Predictive factor for failure of conservative management in the treatment of calcific tendinitis of the shoulder

2021 
Abstract Introduction Calcific tendinitis of the shoulder is a painful condition characterized by the presence of calcium deposits within the tendons of the rotator cuff (RTC). When conservative management fails, arthroscopic surgery for removal of the calcium may be considered. Surgical removal is often followed by rotator cuff repair to address the resulting tendon defect. This study was performed to assess predictive factors for failure of conservative management as well as to characterize the rate of rotator cuff repair in the setting of calcific tendinitis. We hypothesize that larger calcific lesion would have a higher likelihood to fail conservative treatment. Methods A retrospective review of patients who were diagnosed with calcific tendinitis at our institution between 2009 and 2019 was performed. Demographics, comorbidities, pain score (VAS), ASES, ROM and patient-reported quality of life measures were recorded and analyzed.
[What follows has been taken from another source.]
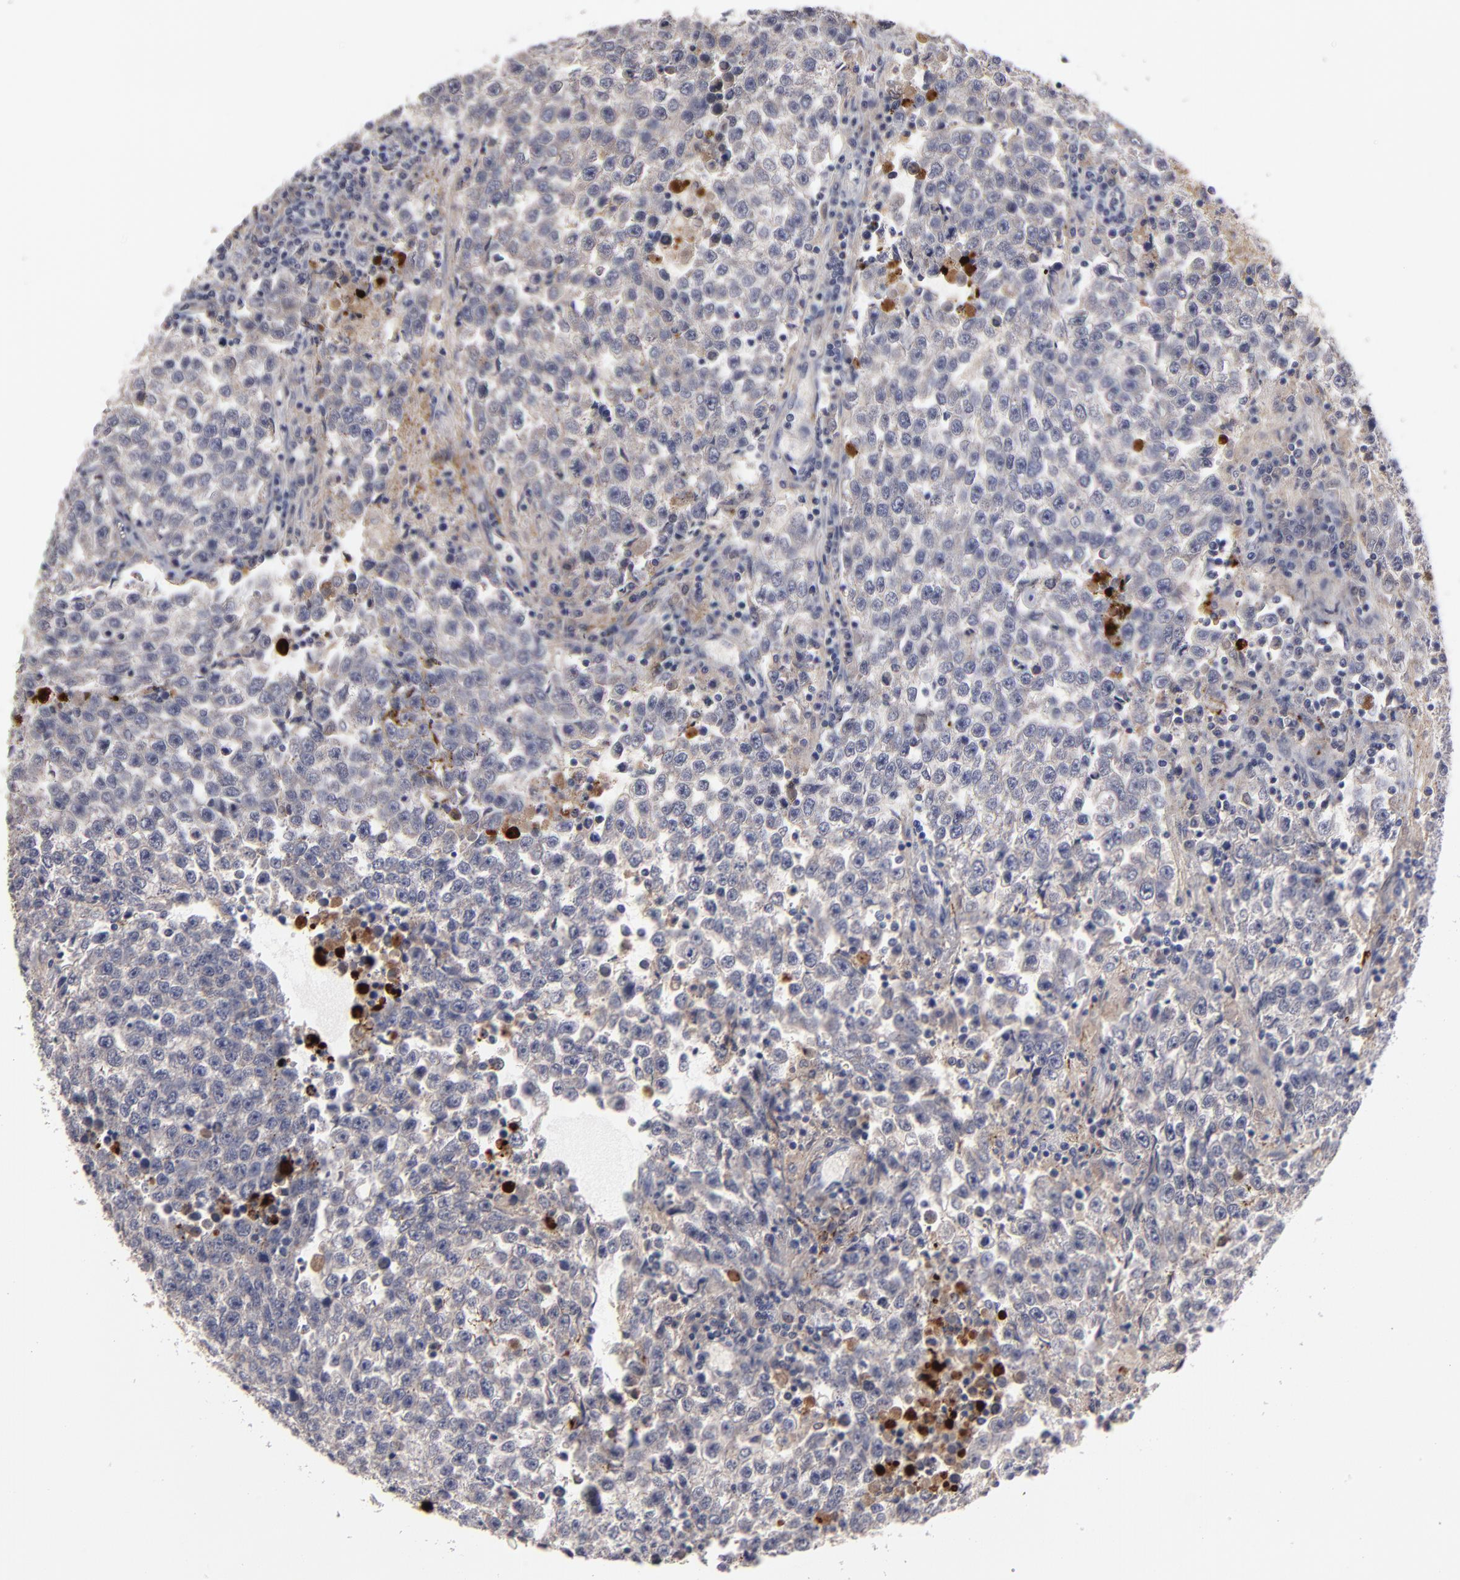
{"staining": {"intensity": "weak", "quantity": "<25%", "location": "cytoplasmic/membranous"}, "tissue": "testis cancer", "cell_type": "Tumor cells", "image_type": "cancer", "snomed": [{"axis": "morphology", "description": "Seminoma, NOS"}, {"axis": "topography", "description": "Testis"}], "caption": "The histopathology image demonstrates no staining of tumor cells in testis seminoma.", "gene": "GPM6B", "patient": {"sex": "male", "age": 36}}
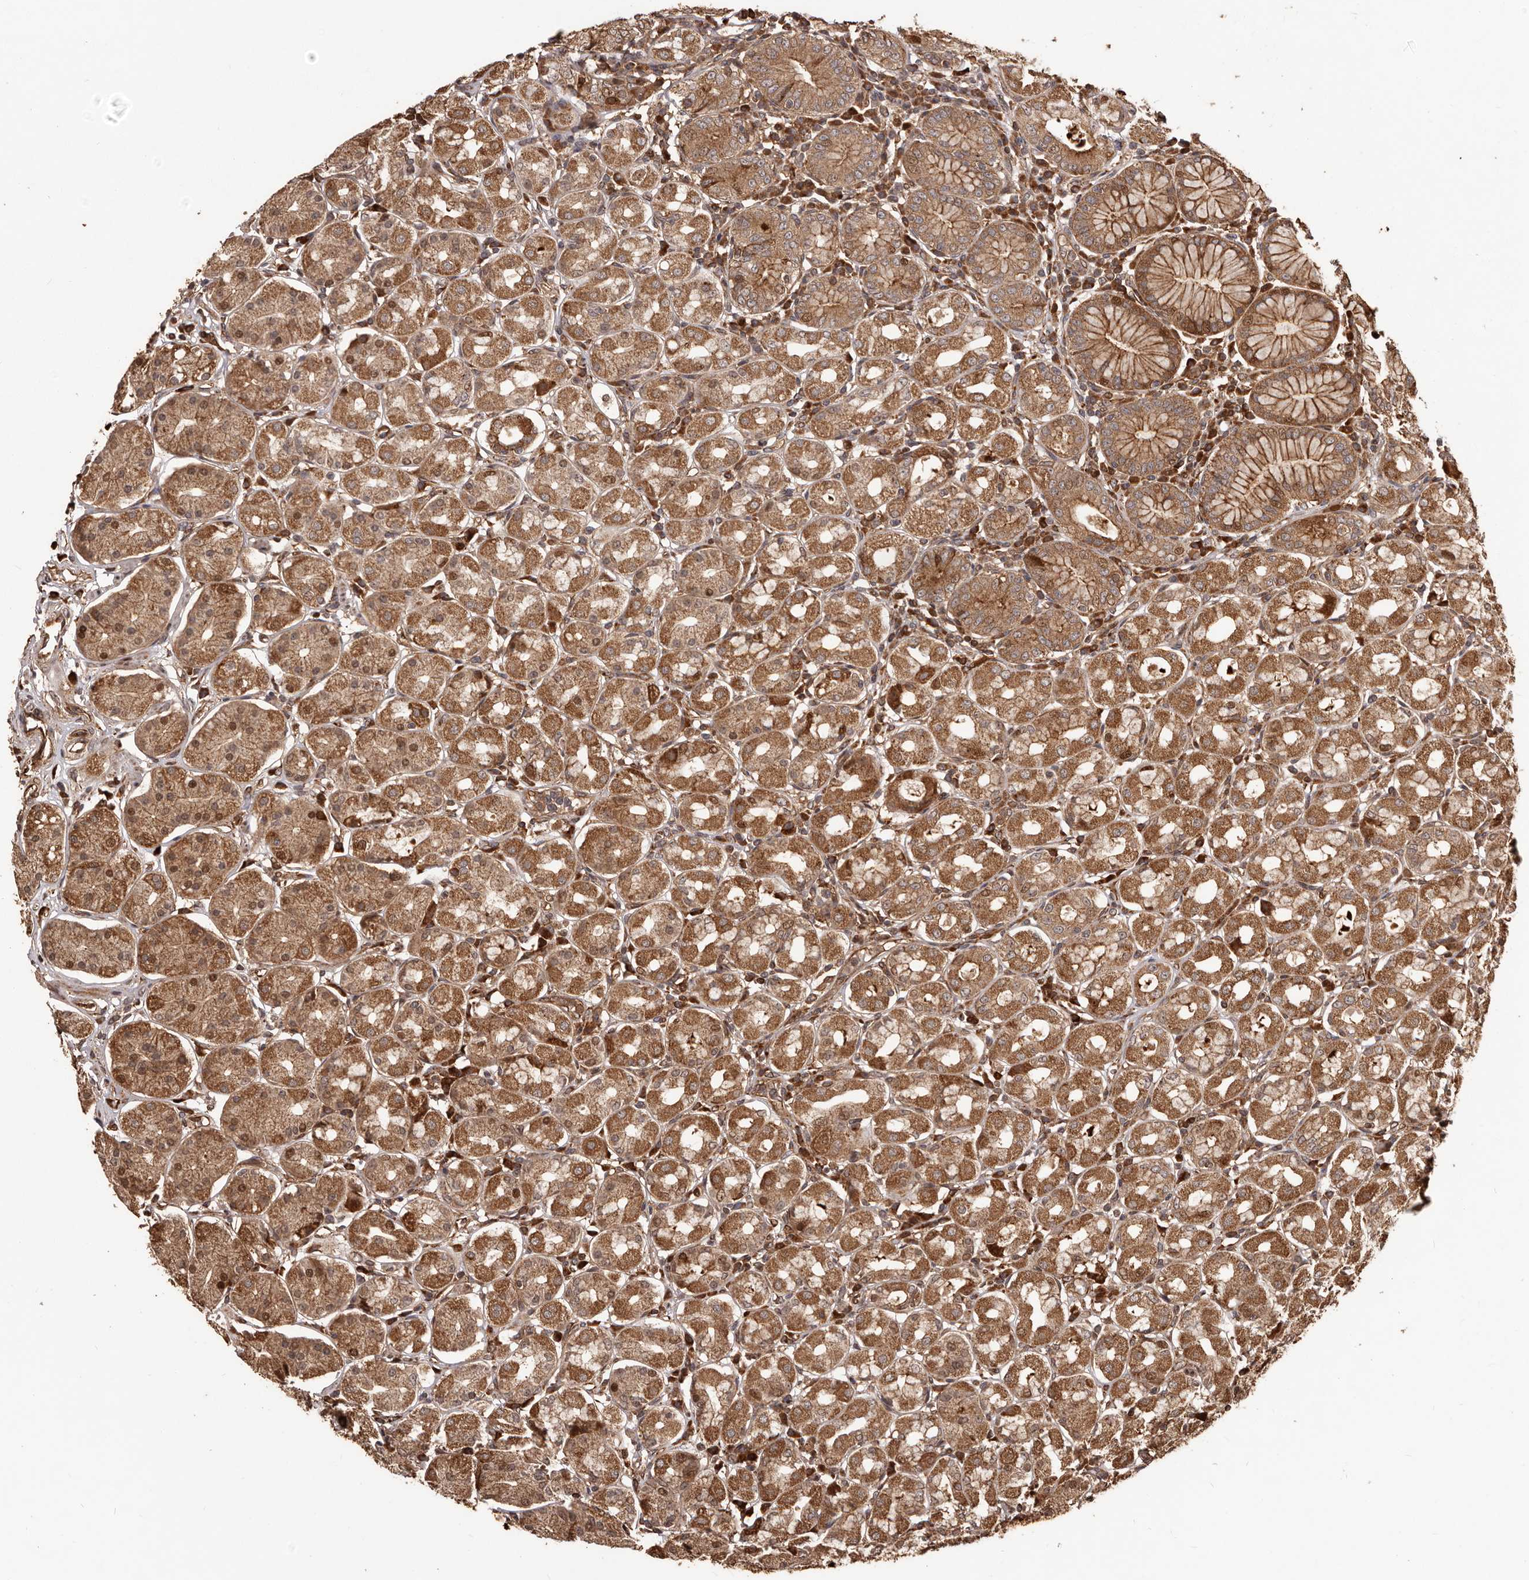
{"staining": {"intensity": "moderate", "quantity": ">75%", "location": "cytoplasmic/membranous"}, "tissue": "stomach", "cell_type": "Glandular cells", "image_type": "normal", "snomed": [{"axis": "morphology", "description": "Normal tissue, NOS"}, {"axis": "topography", "description": "Stomach"}, {"axis": "topography", "description": "Stomach, lower"}], "caption": "DAB immunohistochemical staining of benign human stomach reveals moderate cytoplasmic/membranous protein staining in approximately >75% of glandular cells. Immunohistochemistry (ihc) stains the protein of interest in brown and the nuclei are stained blue.", "gene": "MTO1", "patient": {"sex": "female", "age": 56}}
All patients underwent a radiograph and MRI. Size of the calcific lesion was measured based on its largest diameter on MRI. Statistical analysis included chi-square, independent t test and ANOVA. Results 239 patients were identified in the study period; 127 (53.1%) were female. Mean age was 54 years and BMI 29.2 with mean follow-up of 6 months. 160 had an intact RTC (67.2%) and 78 had a partial RTC tear (32.8%). 93/239 (38.9%) patients failed conservative treatment after an average of 4.4 months necessitating surgical management. Among patients who underwent surgery the majority of patients, 77/93 (82.8%) required a concomitant rotator cuff repair. Sub-analysis demonstrates that calcific lesions > 1 cm was significantly associated with failure of conservative treatment (odds ratio=2.81, 95% CI 1.25-6.29, p Conclusion Patients with calcific lesions >1 cm had a 2.8x-increased likelihood to undergo operative treatment in the setting of calcific tendinitis of the shoulder. The majority of patients who undergo surgical management for removal of the calcific deposit required a concomitant rotator cuff repair and had significant improvements in shoulder pain and function. This information can be helpful to guide Orthopedic Surgeons on preoperative planning and discussion when treating calcific tendinitis of the shoulder.